Gerard said every unit would have a kitchen and wireless internet access. A few will even have Jacuzzis and gas fire places, he said.

The remodeled facility will have a pool, gym, movie theater, recreation room, co-working space and updated landscaping. The to-be-repaved parking lot must have 198 spaces.

The renovations would cost $3 million, and the partners have access to more money if something unexpected arose, Freeman said. He expects it to take 24 months to finish the work and have leases signed.

Freeman said the prior owner stopped doing basic maintenance as the business failed, and the facility attracted drug use and other bad behavior.

“When we took the property over, we found thousands of needles, just out in the parking lot area,” he said.

Now, Gerard said, a 6-foot fence with gates accessed via key fobs and codes would enclose the property.

Also, he said 15 security cameras now provide a 360-degree view of the property. Freeman said they’ve had 24-hour security since they took over the facility, and the city and police have helped clean up the place.

Wymer said the presentation answered a lot of questions, but the renovation details weren’t tied to the zoning and site plan.

“We want some assurance built into the project that what you’ve just said will actually occur,” he said.

Councilor Jeremy Lenentine said he knew young working people and married couples without kids who couldn’t find housing in Rio Rancho and so lived in Albuquerque, where their cars were broken into and they ended up hating the state. He said the redevelopment of the inn was needed.
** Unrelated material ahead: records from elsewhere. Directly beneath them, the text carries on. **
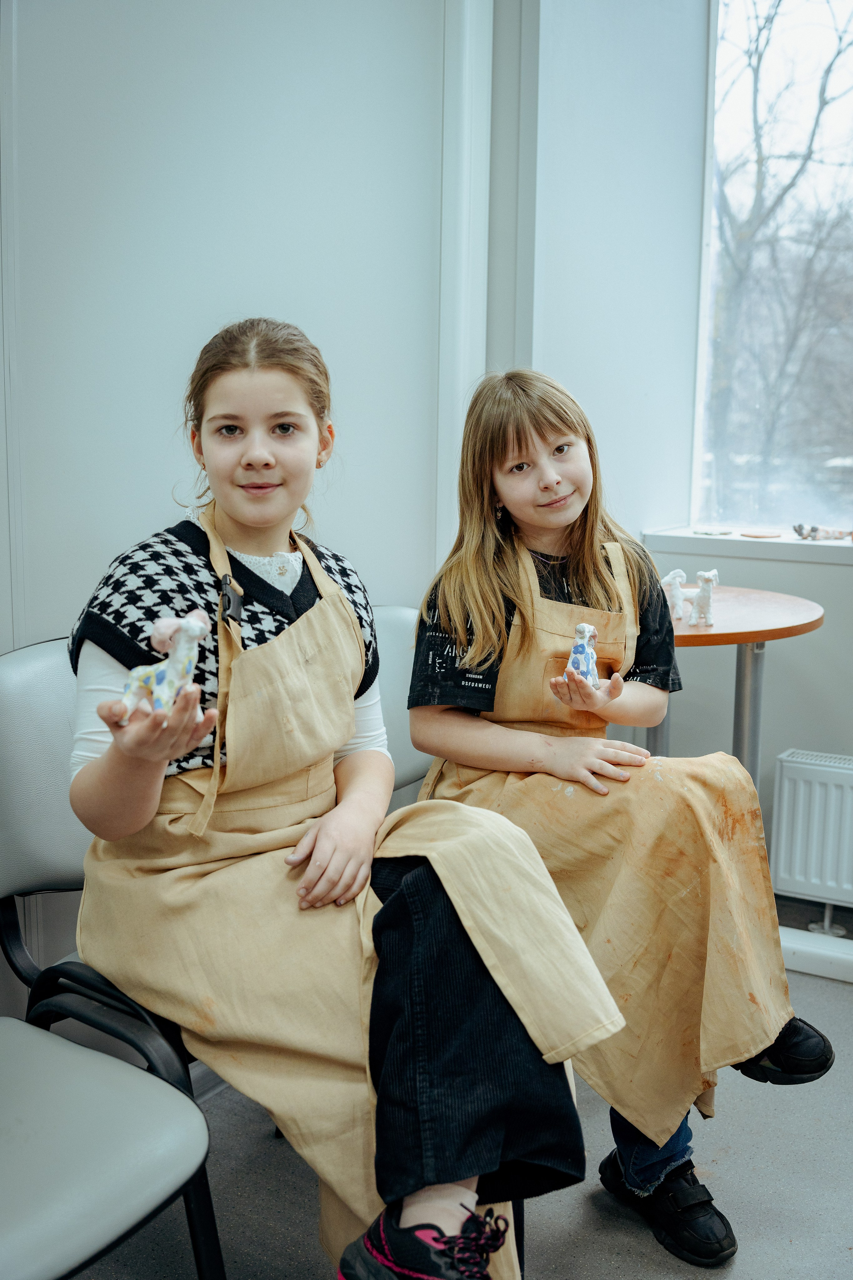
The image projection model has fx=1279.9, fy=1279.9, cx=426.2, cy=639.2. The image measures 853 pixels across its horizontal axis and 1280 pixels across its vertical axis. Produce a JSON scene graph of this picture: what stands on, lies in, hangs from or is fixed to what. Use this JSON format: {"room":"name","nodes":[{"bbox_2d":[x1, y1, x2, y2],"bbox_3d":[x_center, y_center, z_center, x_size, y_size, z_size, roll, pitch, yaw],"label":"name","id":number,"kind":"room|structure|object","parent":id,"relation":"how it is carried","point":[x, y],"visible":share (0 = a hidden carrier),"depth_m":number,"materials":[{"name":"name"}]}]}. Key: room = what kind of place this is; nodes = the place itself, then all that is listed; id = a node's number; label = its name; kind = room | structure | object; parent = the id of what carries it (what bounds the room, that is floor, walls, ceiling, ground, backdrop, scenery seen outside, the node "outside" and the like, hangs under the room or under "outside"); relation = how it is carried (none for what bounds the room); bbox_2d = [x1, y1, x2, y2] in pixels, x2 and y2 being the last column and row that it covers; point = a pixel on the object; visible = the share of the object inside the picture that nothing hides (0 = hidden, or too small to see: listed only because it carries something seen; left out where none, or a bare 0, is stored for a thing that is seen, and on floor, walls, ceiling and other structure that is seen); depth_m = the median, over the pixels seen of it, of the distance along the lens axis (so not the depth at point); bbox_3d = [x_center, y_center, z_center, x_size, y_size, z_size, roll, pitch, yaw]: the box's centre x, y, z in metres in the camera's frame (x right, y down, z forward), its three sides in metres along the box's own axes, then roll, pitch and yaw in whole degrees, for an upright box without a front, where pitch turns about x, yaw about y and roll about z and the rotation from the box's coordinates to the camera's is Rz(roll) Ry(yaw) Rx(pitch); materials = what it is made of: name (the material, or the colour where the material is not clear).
{"room":"classroom","nodes":[
{"label":"classroom","id":0,"kind":"room"},
{"bbox_2d":[0,2,477,1009],"bbox_3d":[-0.927,-0.472,1.520,0.209,2.766,3.333,6,11,32],"label":"left wall","id":1,"kind":"structure","parent":0,"point":[230,276],"depth_m":2.27,"materials":[{"name":"white paint"}]},
{"bbox_2d":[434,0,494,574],"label":"wall pipe","id":2,"kind":"object","parent":1,"relation":"attached to","point":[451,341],"visible":0.73,"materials":[{"name":"white paint"}]},
{"bbox_2d":[63,893,852,1279],"bbox_3d":[0.390,1.078,0.850,3.456,0.105,4.696,6,11,32],"label":"floor","id":3,"kind":"structure","parent":0,"point":[578,1213],"depth_m":1.96,"materials":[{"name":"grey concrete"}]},
{"bbox_2d":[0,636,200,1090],"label":"chair","id":4,"kind":"object","parent":3,"relation":"on","point":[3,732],"visible":0.36,"depth_m":1.66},
{"bbox_2d":[64,317,620,1279],"bbox_3d":[-0.133,0.159,1.544,0.458,1.083,0.680,-5,11,-31],"label":"girl","id":5,"kind":"object","parent":4,"relation":"on","point":[230,512],"visible":0.87,"depth_m":1.45},
{"bbox_2d":[119,609,212,721],"bbox_3d":[-0.294,0.030,1.444,0.104,0.136,0.070,3,10,16],"label":"figurine","id":6,"kind":"object","parent":5,"relation":"in","point":[197,632],"visible":0.85,"depth_m":1.43,"materials":[{"name":"white ceramic"}]},
{"bbox_2d":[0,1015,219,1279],"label":"chair","id":7,"kind":"object","parent":3,"relation":"on","point":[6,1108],"visible":0.99,"depth_m":1.30,"materials":[{"name":"grey"}]},
{"bbox_2d":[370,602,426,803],"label":"chair","id":8,"kind":"object","parent":3,"relation":"on","point":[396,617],"visible":0.12,"depth_m":2.31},
{"bbox_2d":[408,370,836,1270],"bbox_3d":[0.259,0.220,1.907,0.559,1.192,0.440,6,11,32],"label":"girl","id":9,"kind":"object","parent":8,"relation":"on","point":[508,592],"visible":0.84,"depth_m":1.87},
{"bbox_2d":[564,622,599,686],"bbox_3d":[0.238,0.026,1.951,0.055,0.112,0.080,4,10,21],"label":"figurine","id":10,"kind":"object","parent":9,"relation":"in","point":[580,655],"visible":0.86,"depth_m":1.93,"materials":[{"name":"white ceramic"}]},
{"bbox_2d":[649,586,825,791],"bbox_3d":[0.561,0.317,2.804,0.556,0.773,0.553,6,11,32],"label":"round table","id":11,"kind":"object","parent":3,"relation":"on","point":[757,634],"visible":0.54,"depth_m":2.70,"materials":[{"name":"brown wood"}]},
{"bbox_2d":[661,568,694,620],"bbox_3d":[0.549,-0.097,2.793,0.074,0.112,0.052,-2,9,-14],"label":"figurine","id":12,"kind":"object","parent":11,"relation":"on","point":[677,584],"visible":0.89,"depth_m":2.78,"materials":[{"name":"white ceramic"}]},
{"bbox_2d":[688,568,720,626],"bbox_3d":[0.590,-0.091,2.702,0.063,0.122,0.053,6,11,32],"label":"figurine","id":13,"kind":"object","parent":11,"relation":"on","point":[702,609],"visible":0.99,"depth_m":2.69,"materials":[{"name":"white ceramic"}]},
{"bbox_2d":[493,0,852,929],"bbox_3d":[1.576,-0.591,2.443,3.229,2.732,0.290,6,11,32],"label":"window wall","id":14,"kind":"structure","parent":0,"point":[847,572],"depth_m":3.02,"materials":[{"name":"paint"}]},
{"bbox_2d":[641,525,852,564],"bbox_3d":[1.256,-0.194,2.928,1.505,0.046,0.280,6,11,32],"label":"window sill","id":15,"kind":"structure","parent":14,"relation":"attached to","point":[742,539],"depth_m":3.09,"materials":[{"name":"white plastic"}]},
{"bbox_2d":[692,527,733,536],"bbox_3d":[0.730,-0.271,3.271,0.113,0.012,0.103,6,11,32],"label":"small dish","id":16,"kind":"object","parent":15,"relation":"on","point":[707,532],"visible":0.98,"depth_m":3.25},
{"bbox_2d":[740,528,782,538],"bbox_3d":[0.823,-0.255,3.143,0.114,0.012,0.101,1,10,13],"label":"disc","id":17,"kind":"object","parent":15,"relation":"on","point":[767,534],"visible":0.98,"depth_m":3.12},
{"bbox_2d":[792,523,852,540],"bbox_3d":[1.020,-0.275,3.265,0.163,0.043,0.072,6,11,32],"label":"figurine","id":18,"kind":"object","parent":15,"relation":"on","point":[799,532],"visible":0.99,"depth_m":3.26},
{"bbox_2d":[689,0,852,532],"bbox_3d":[1.414,-0.991,3.070,1.601,1.605,0.116,6,11,32],"label":"window","id":19,"kind":"structure","parent":14,"relation":"in","point":[814,41],"depth_m":3.39,"materials":[{"name":"clear glass"}]},
{"bbox_2d":[769,748,852,933],"bbox_3d":[1.304,0.510,2.668,1.177,0.385,0.102,6,11,32],"label":"radiator","id":20,"kind":"object","parent":14,"relation":"attached to","point":[787,820],"visible":0.97,"depth_m":2.88,"materials":[{"name":"white metal"}]},
{"bbox_2d":[778,924,852,981],"bbox_3d":[1.137,0.713,2.617,1.404,0.064,0.115,6,11,32],"label":"baseboard","id":21,"kind":"structure","parent":14,"relation":"attached to","point":[799,948],"depth_m":2.76,"materials":[{"name":"white paint"}]},
{"label":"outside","id":22,"kind":"structure","parent":0,"visible":0},
{"label":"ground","id":23,"kind":"structure","parent":22,"visible":0},
{"bbox_2d":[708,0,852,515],"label":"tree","id":24,"kind":"object","parent":23,"relation":"on","point":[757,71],"visible":0.77,"depth_m":11.82,"materials":[{"name":"plant"}]}
]}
Taking another perspective, Councilor Jim Owen said he’d like to see the redevelopment happen, but he wasn’t opposed to bulldozing the facility.
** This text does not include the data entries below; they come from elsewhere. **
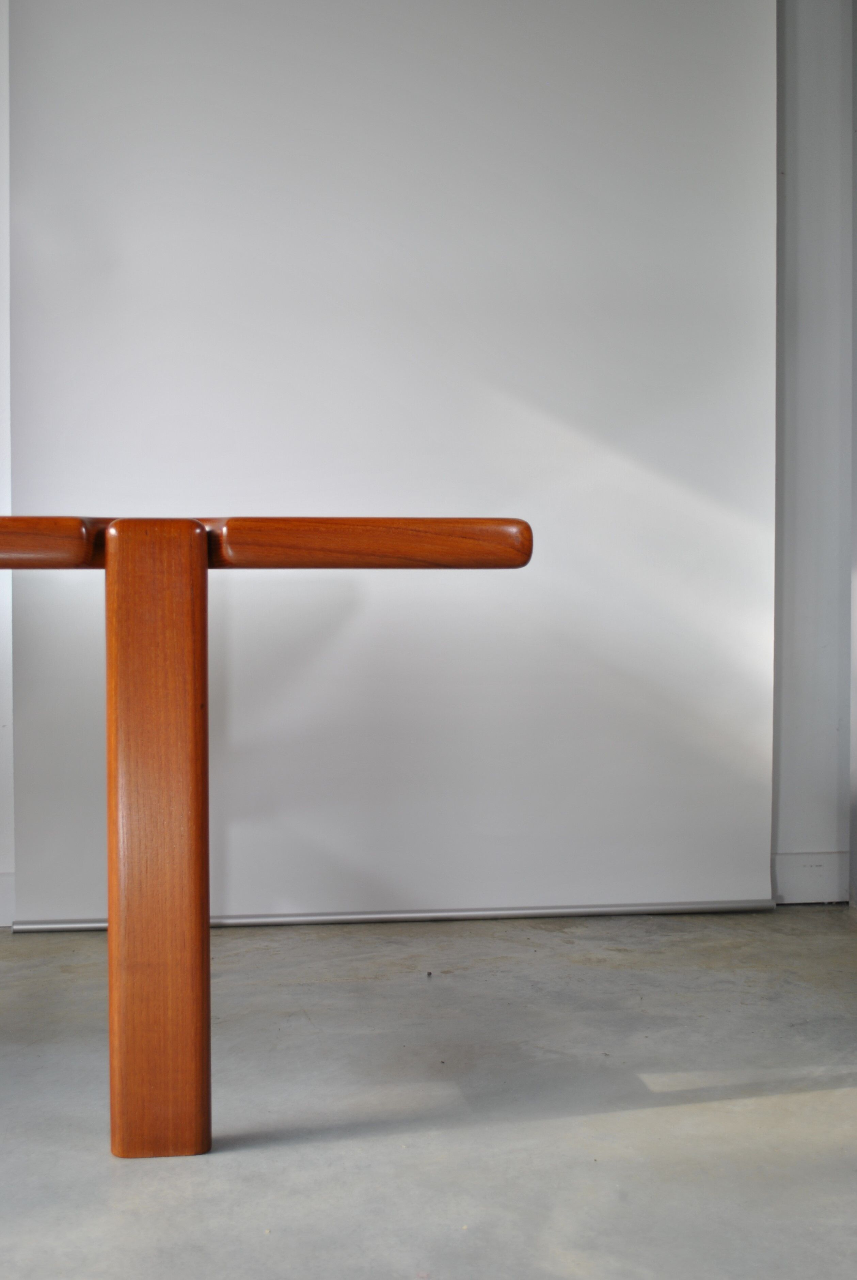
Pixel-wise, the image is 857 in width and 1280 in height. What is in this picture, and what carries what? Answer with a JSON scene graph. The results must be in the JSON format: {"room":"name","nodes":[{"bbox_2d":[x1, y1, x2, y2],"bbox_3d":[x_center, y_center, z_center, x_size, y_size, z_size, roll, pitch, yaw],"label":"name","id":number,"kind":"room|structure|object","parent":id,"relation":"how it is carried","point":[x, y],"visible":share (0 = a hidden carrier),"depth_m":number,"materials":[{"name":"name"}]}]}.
{"room":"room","nodes":[
{"label":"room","id":0,"kind":"room"},
{"bbox_2d":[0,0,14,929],"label":"left wall","id":1,"kind":"structure","parent":0,"point":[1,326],"depth_m":3.13,"materials":[{"name":"white paint"}]},
{"bbox_2d":[0,869,14,927],"bbox_3d":[-1.241,0.533,3.086,0.845,0.110,0.018,0,2,-6],"label":"baseboard","id":2,"kind":"structure","parent":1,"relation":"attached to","point":[3,898],"depth_m":3.14,"materials":[{"name":"white paint"}]},
{"bbox_2d":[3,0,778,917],"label":"white panel","id":3,"kind":"object","parent":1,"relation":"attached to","point":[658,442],"visible":0.9,"depth_m":3.14,"materials":[{"name":"white"}]},
{"bbox_2d":[16,899,775,932],"bbox_3d":[-0.021,0.576,3.205,1.481,0.025,0.060,0,2,-6],"label":"metal strip","id":4,"kind":"object","parent":3,"relation":"attached to","point":[585,913],"visible":0.74,"depth_m":3.19,"materials":[{"name":"silver metal"}]},
{"bbox_2d":[773,850,850,904],"bbox_3d":[0.825,0.521,3.358,0.237,0.107,0.016,0,2,-6],"label":"baseboard","id":5,"kind":"structure","parent":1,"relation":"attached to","point":[800,872],"depth_m":3.35,"materials":[{"name":"white paint"}]},
{"bbox_2d":[0,906,856,1279],"bbox_3d":[-0.166,0.715,1.105,4.752,0.101,4.776,0,2,-6],"label":"floor","id":6,"kind":"structure","parent":0,"point":[613,953],"depth_m":2.05,"materials":[{"name":"grey concrete"}]},
{"bbox_2d":[1,510,531,1160],"bbox_3d":[-0.661,0.244,2.059,1.599,0.797,0.741,0,2,-6],"label":"wooden table","id":7,"kind":"object","parent":6,"relation":"on","point":[201,559],"visible":0.98,"depth_m":1.89,"materials":[{"name":"brown wood"}]},
{"bbox_2d":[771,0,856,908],"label":"right wall","id":8,"kind":"structure","parent":0,"point":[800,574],"depth_m":3.32,"materials":[{"name":"paint"}]}
]}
“And the reason I’m saying that is that’s a prime corner,” he said. “And from an economic development perspective, I’m not sure the best use is having apartments for young people.”

City planning manager Amy Rincon said the new zoning would allow owners to convert the entire property to commercial use in the future if desired.

Advocating for approving the zone change and participating remotely, Councilor Jennifer Flor said she found the project exciting.

“Personally, I’m very grateful and glad that we have people willing to invest in our community with the amount of effort and money it’s going to take to make this property economically viable,” she said. “…I have enough information to move forward on this.”

In other business, governing body members:

• Approved a zone change from R-1, the lowest-density single-family housing, to R-2, one step more dense than R-1, for several lots in Unit 10, south of Joe Harris Elementary;

• Approved refinancing of the bonds that paid to build the Rio Rancho Events Center, for an estimated savings of $870,000; and

• Approved a second reading of an ordinance allowing money from what had been the municipal environmental gross receipts tax to be used for general purposes.